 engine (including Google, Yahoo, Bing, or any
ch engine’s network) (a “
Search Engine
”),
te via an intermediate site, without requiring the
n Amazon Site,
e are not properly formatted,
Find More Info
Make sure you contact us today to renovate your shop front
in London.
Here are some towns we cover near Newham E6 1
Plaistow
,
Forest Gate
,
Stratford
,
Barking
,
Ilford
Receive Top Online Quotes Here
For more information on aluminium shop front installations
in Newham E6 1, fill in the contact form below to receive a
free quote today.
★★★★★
==
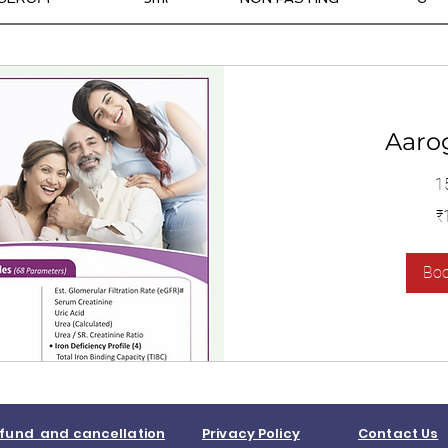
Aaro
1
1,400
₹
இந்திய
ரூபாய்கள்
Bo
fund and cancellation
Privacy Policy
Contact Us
--
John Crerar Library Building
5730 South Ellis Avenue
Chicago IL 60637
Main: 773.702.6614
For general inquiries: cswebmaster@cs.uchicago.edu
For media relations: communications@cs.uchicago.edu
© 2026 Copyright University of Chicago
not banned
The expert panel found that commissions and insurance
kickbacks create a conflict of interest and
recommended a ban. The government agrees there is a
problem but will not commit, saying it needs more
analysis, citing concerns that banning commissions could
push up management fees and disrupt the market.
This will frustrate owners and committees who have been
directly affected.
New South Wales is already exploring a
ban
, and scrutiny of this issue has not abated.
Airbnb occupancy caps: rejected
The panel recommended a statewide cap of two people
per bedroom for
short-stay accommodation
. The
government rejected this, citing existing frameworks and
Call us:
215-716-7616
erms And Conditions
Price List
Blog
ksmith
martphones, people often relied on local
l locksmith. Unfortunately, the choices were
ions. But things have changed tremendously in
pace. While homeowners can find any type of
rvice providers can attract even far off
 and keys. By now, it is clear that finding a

REQUIRED WORK:
The count of lines in the records above holding the word "shop" should be reported as a number, with nothing added.

SOLUTION:
2